**Activity**
Retype the entries word for word, from their first line up to and including the line containing "संज्ञान लेते हुए".

**Provided material**
===
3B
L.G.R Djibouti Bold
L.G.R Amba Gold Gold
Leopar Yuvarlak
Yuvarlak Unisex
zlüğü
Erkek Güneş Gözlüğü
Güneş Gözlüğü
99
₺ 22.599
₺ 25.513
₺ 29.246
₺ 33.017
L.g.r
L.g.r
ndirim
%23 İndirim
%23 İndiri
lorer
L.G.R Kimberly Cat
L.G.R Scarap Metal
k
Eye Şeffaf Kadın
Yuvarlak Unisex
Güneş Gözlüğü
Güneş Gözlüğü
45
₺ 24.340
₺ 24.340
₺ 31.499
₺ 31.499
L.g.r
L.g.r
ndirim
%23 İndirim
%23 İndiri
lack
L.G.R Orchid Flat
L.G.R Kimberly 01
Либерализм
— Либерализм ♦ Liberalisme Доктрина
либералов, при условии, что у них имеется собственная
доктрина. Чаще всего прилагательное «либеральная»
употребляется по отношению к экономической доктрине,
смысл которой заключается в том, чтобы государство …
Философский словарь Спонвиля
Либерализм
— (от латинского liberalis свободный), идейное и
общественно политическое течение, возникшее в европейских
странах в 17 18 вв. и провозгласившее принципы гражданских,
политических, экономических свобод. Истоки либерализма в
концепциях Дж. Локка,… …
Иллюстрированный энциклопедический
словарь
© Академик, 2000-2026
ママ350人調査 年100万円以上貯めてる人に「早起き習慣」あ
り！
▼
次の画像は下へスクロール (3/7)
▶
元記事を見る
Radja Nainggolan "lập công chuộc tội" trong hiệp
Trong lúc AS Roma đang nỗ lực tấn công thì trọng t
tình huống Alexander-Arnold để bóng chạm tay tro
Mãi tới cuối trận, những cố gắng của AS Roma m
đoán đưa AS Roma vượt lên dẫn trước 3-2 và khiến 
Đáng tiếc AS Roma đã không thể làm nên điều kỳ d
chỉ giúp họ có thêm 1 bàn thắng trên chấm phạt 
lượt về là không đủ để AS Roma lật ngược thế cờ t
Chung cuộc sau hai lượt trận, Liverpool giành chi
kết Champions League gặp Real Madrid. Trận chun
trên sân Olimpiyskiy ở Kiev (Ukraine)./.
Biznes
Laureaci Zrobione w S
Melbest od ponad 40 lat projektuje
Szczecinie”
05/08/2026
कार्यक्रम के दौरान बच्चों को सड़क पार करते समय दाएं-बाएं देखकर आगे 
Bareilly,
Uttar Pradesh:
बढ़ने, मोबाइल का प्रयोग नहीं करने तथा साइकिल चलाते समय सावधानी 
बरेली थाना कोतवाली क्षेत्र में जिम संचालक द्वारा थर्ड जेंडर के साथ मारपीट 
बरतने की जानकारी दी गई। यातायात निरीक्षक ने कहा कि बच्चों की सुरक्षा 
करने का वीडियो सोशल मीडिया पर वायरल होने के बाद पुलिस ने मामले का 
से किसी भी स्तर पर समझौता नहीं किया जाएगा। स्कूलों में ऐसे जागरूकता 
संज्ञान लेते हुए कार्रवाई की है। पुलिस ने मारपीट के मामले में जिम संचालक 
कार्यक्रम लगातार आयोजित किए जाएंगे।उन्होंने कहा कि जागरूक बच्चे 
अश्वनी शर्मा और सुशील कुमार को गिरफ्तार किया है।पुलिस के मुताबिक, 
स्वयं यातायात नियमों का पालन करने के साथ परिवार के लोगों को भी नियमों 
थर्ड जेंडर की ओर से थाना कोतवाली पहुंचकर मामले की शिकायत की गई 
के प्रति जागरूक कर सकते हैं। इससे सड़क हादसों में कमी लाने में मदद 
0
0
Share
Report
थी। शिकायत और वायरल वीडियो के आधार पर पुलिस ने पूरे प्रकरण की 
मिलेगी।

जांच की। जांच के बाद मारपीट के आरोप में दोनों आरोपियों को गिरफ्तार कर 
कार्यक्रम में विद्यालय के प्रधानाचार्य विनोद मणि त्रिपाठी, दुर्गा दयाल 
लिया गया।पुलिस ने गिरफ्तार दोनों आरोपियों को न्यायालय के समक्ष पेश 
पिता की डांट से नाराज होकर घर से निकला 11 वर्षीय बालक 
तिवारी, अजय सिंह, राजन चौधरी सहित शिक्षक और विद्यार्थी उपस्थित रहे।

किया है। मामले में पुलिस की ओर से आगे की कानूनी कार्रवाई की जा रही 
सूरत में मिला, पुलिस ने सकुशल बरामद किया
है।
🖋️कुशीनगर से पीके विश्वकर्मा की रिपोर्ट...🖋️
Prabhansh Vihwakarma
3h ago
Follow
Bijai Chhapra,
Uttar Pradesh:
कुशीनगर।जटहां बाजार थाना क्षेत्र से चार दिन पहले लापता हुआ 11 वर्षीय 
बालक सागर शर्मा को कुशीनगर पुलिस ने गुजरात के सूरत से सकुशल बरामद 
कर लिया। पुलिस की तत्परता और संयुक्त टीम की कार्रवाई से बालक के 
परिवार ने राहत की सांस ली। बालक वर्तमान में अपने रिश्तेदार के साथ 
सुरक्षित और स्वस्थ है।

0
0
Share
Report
===
**Expected answer**
3B
L.G.R Djibouti Bold
L.G.R Amba Gold Gold
Leopar Yuvarlak
Yuvarlak Unisex
zlüğü
Erkek Güneş Gözlüğü
Güneş Gözlüğü
99
₺ 22.599
₺ 25.513
₺ 29.246
₺ 33.017
L.g.r
L.g.r
ndirim
%23 İndirim
%23 İndiri
lorer
L.G.R Kimberly Cat
L.G.R Scarap Metal
k
Eye Şeffaf Kadın
Yuvarlak Unisex
Güneş Gözlüğü
Güneş Gözlüğü
45
₺ 24.340
₺ 24.340
₺ 31.499
₺ 31.499
L.g.r
L.g.r
ndirim
%23 İndirim
%23 İndiri
lack
L.G.R Orchid Flat
L.G.R Kimberly 01
Либерализм
— Либерализм ♦ Liberalisme Доктрина
либералов, при условии, что у них имеется собственная
доктрина. Чаще всего прилагательное «либеральная»
употребляется по отношению к экономической доктрине,
смысл которой заключается в том, чтобы государство …
Философский словарь Спонвиля
Либерализм
— (от латинского liberalis свободный), идейное и
общественно политическое течение, возникшее в европейских
странах в 17 18 вв. и провозгласившее принципы гражданских,
политических, экономических свобод. Истоки либерализма в
концепциях Дж. Локка,… …
Иллюстрированный энциклопедический
словарь
© Академик, 2000-2026
ママ350人調査 年100万円以上貯めてる人に「早起き習慣」あ
り！
▼
次の画像は下へスクロール (3/7)
▶
元記事を見る
Radja Nainggolan "lập công chuộc tội" trong hiệp
Trong lúc AS Roma đang nỗ lực tấn công thì trọng t
tình huống Alexander-Arnold để bóng chạm tay tro
Mãi tới cuối trận, những cố gắng của AS Roma m
đoán đưa AS Roma vượt lên dẫn trước 3-2 và khiến 
Đáng tiếc AS Roma đã không thể làm nên điều kỳ d
chỉ giúp họ có thêm 1 bàn thắng trên chấm phạt 
lượt về là không đủ để AS Roma lật ngược thế cờ t
Chung cuộc sau hai lượt trận, Liverpool giành chi
kết Champions League gặp Real Madrid. Trận chun
trên sân Olimpiyskiy ở Kiev (Ukraine)./.
Biznes
Laureaci Zrobione w S
Melbest od ponad 40 lat projektuje
Szczecinie”
05/08/2026
कार्यक्रम के दौरान बच्चों को सड़क पार करते समय दाएं-बाएं देखकर आगे 
Bareilly,
Uttar Pradesh:
बढ़ने, मोबाइल का प्रयोग नहीं करने तथा साइकिल चलाते समय सावधानी 
बरेली थाना कोतवाली क्षेत्र में जिम संचालक द्वारा थर्ड जेंडर के साथ मारपीट 
बरतने की जानकारी दी गई। यातायात निरीक्षक ने कहा कि बच्चों की सुरक्षा 
करने का वीडियो सोशल मीडिया पर वायरल होने के बाद पुलिस ने मामले का 
से किसी भी स्तर पर समझौता नहीं किया जाएगा। स्कूलों में ऐसे जागरूकता 
संज्ञान लेते हुए कार्रवाई की है। पुलिस ने मारपीट के मामले में जिम संचालक 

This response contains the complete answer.